Germany’s Federal High Court (BGH) will announce later on Monday (25 May) its first ruling in the Dieselgate emissions scandal, which is set to guide other courts and have a major impact on the entire auto industry. EURACTIV Germany reports.
The Karlsruhe court will rule on the case of Herbert Gilbert, the owner of a VW Sharan, who sued the car manufacturer for damages linked to wilful deceit and demanded the vehicle’s purchase price be refunded in full.
Following the court’s factual assessment in an oral hearing on 5 May, it seems highly likely that the judges will largely uphold his claim.
“The court followed our legal opinion in its assessments on 5 May,” said Gilbert’s legal representative, Claus Goldenstein, owner of law firm Goldenstein & Partner.
“Since the judge has already carried out his assessments very firmly, we do not expect there to be any surprises on Monday,” Goldenstein told EURACTIV Germany in an interview.
Judge doubts VW’s argument
On 5 May, presiding judge Stephan Seiters expressed clear doubts about VW’s case, which argued that no damage had been caused to the customer by installing the exhaust software, as the vehicle could be used at any time and the software’s installation had not caused any loss of value or other defects.
Before the proceedings had even begun, VW was confident that the BGH would follow this argumentation but this hope was dashed by the presiding judge in early May.

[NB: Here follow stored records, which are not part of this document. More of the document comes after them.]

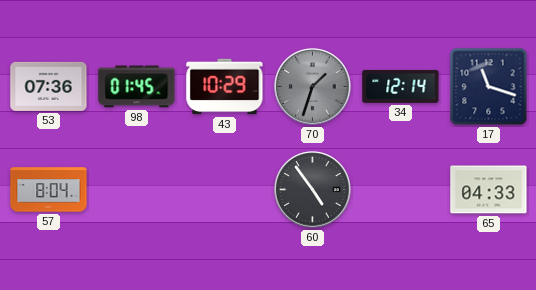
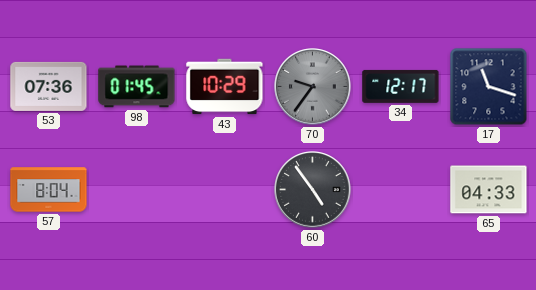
70: 1:33 -> 9:36
34: 12:14 -> 12:17
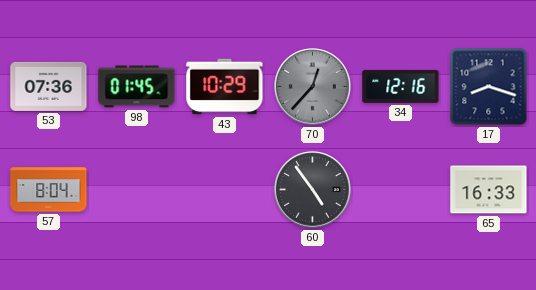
70: 9:36 -> 12:37
34: 12:17 -> 12:16
17: 11:18 -> 8:18
65: 04:33 -> 16:33
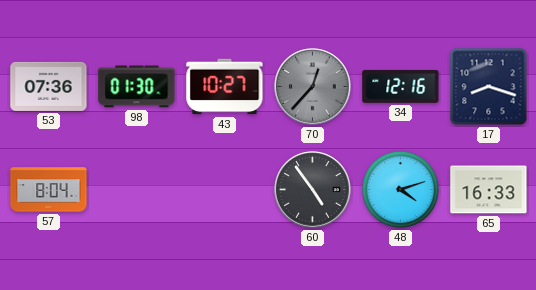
98: 01:45 -> 01:30
43: 10:29 -> 10:27
48: none -> 4:12
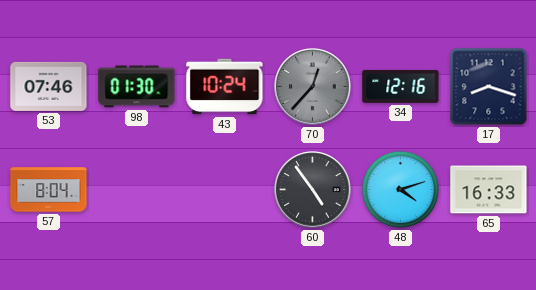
53: 07:36 -> 07:46
43: 10:27 -> 10:24
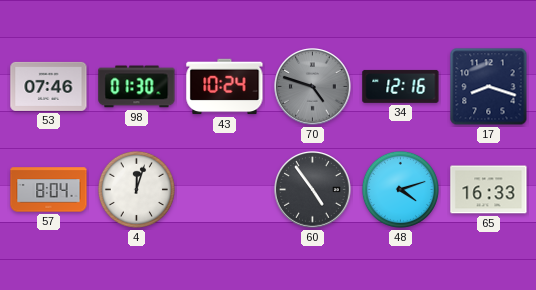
70: 12:37 -> 4:48
4: none -> 12:03
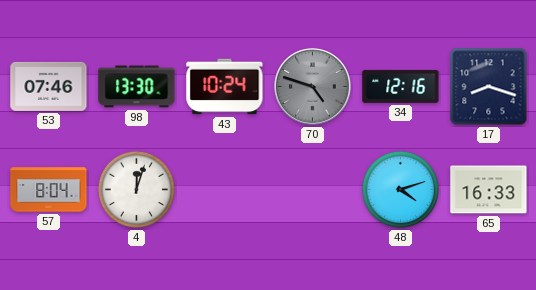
98: 01:30 -> 13:30
60: 4:54 -> none
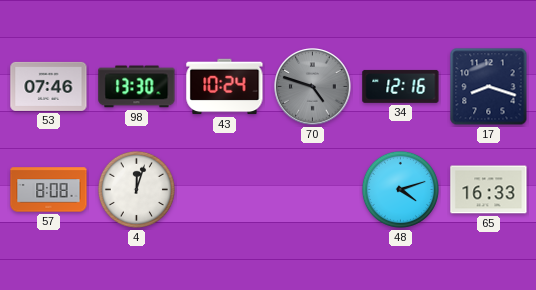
57: 8:04 -> 8:08
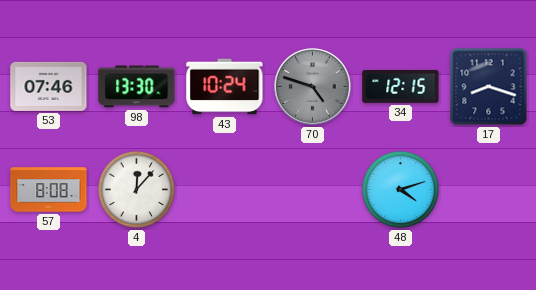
34: 12:16 -> 12:15
4: 12:03 -> 12:07
65: 16:33 -> none
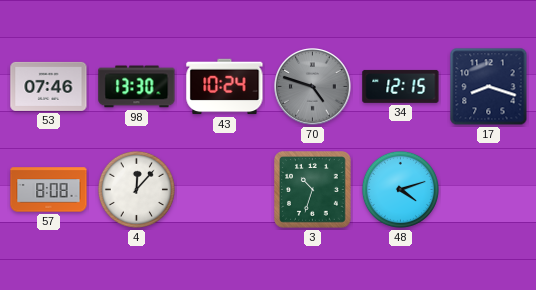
3: none -> 10:33
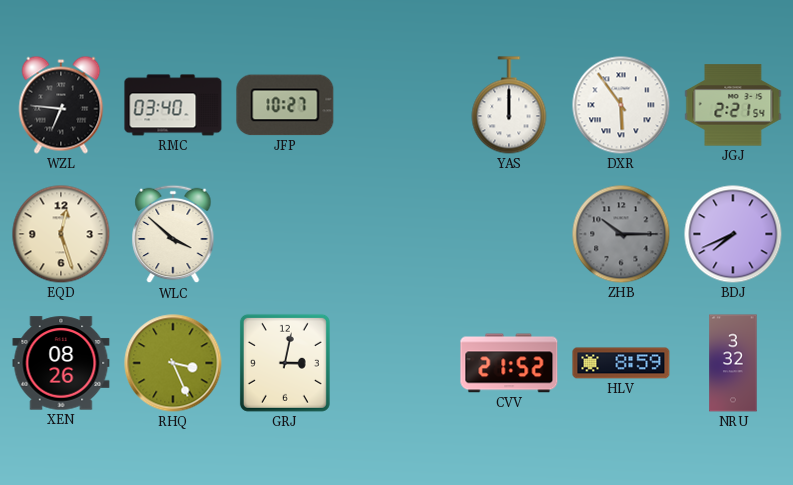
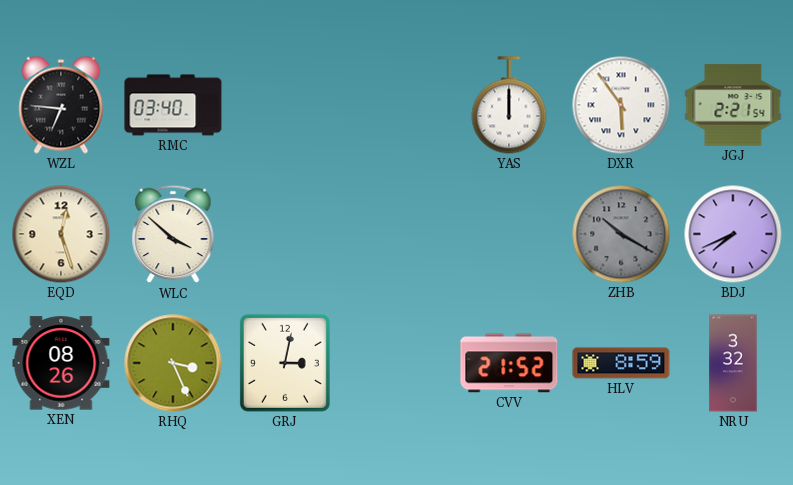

In a preliminary assessment, he stated that the plaintiff had been “harmed by the purchase of a manipulated diesel vehicle […]” and did not share VW’s argument that the usability of the vehicle had always been guaranteed.
However, Seiters supported the line of reasoning of the Koblenz Higher Regional Court, which had previously had the case on its docket. The regional court held that VW did not have to refund the full purchase price to the client, but that the kilometres driven had to be credited against any compensation payment.
In concrete terms, this means that a so-called compensation for use must be deducted from the purchase price, which can be calculated individually using a specific formula. Essentially, the more kilometres the car was driven, the lower the compensation.
The Federation of German Consumer Organisations welcomed the BGH’s previous assessments as “quite pleasing” but described the deduction of compensation for use as a “drop of bitterness”.
Car companies threatened by new wave of lawsuits
Dieselgate could flare up once again as the court’s pending decision could provide clarity with regards to the legal situation of car owners. Currently, there are about 60,000 pending proceedings in Germany.
“The ruling makes it clear what all other courts have to take into account in these proceedings,” said Goldenstein, whose law firm handles more than 20,000 such cases.
But a VW spokesperson said that the car firm does not expect many new lawsuits as a result of the judgement, pointing to a high acceptance rate for settlement deals and the statute of limitations.
According to Goldenstein, the scandal is nevertheless unlikely to end with the ruling today, citing a “wave of lawsuits that could hit VW”, as affected car owners who had not previously taken legal action could be encouraged to do so because of the soon-to-be-established precedence.
VW is likely though to attempt to reach an agreement with the plaintiffs of similar cases in ongoing proceedings to make a settlement payment.
The decision of Germany’s highest court will also have consequences for other German automotive groups.
In this context, Goldenstein speaks of a “signal effect”, because “almost all car manufacturers have integrated illegal switch-off devices in their diesel vehicles”, the lawyer said.
A consumer-friendly ruling by the BGH would also serve as guidelines for proceedings against VW in other European countries since all actions are initially brought before the Braunschweig Regional and Higher Regional Court.
“The ruling will be a starting signal for all Europeans to sue VW in Germany,” emphasised Goldenstein, whose law firm represents clients from several European countries. However, he added that it would have to be examined in each individual case whether plaintiff claims had already become statute-barred.